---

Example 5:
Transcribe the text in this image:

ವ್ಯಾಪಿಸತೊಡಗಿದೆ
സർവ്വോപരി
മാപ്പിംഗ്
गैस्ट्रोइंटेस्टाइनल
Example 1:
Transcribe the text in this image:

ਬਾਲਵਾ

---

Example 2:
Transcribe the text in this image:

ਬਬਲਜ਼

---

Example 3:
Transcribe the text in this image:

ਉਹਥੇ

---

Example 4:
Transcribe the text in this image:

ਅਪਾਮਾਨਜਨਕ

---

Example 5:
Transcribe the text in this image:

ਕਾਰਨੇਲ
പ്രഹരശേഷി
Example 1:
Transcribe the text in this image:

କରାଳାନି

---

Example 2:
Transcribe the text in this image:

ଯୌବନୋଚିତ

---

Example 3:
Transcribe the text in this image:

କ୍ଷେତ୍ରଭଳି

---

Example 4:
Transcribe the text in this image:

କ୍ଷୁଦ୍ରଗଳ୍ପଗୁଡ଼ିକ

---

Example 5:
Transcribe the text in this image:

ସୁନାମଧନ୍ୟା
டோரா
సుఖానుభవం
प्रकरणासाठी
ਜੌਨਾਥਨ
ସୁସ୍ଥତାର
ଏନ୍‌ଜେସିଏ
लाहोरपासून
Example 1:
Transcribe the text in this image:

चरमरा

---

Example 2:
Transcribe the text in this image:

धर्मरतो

> Work instructions
Give the listing again in full, and make every line match exactly.

> Response area
---

Example 5:
Transcribe the text in this image:

ವ್ಯಾಪಿಸತೊಡಗಿದೆ
സർവ്വോപരി
മാപ്പിംഗ്
गैस्ट्रोइंटेस्टाइनल
Example 1:
Transcribe the text in this image:

ਬਾਲਵਾ

---

Example 2:
Transcribe the text in this image:

ਬਬਲਜ਼

---

Example 3:
Transcribe the text in this image:

ਉਹਥੇ

---

Example 4:
Transcribe the text in this image:

ਅਪਾਮਾਨਜਨਕ

---

Example 5:
Transcribe the text in this image:

ਕਾਰਨੇਲ
പ്രഹരശേഷി
Example 1:
Transcribe the text in this image:

କରାଳାନି

---

Example 2:
Transcribe the text in this image:

ଯୌବନୋଚିତ

---

Example 3:
Transcribe the text in this image:

କ୍ଷେତ୍ରଭଳି

---

Example 4:
Transcribe the text in this image:

କ୍ଷୁଦ୍ରଗଳ୍ପଗୁଡ଼ିକ

---

Example 5:
Transcribe the text in this image:

ସୁନାମଧନ୍ୟା
டோரா
సుఖానుభవం
प्रकरणासाठी
ਜੌਨਾਥਨ
ସୁସ୍ଥତାର
ଏନ୍‌ଜେସିଏ
लाहोरपासून
Example 1:
Transcribe the text in this image:

चरमरा

---

Example 2:
Transcribe the text in this image:

धर्मरतो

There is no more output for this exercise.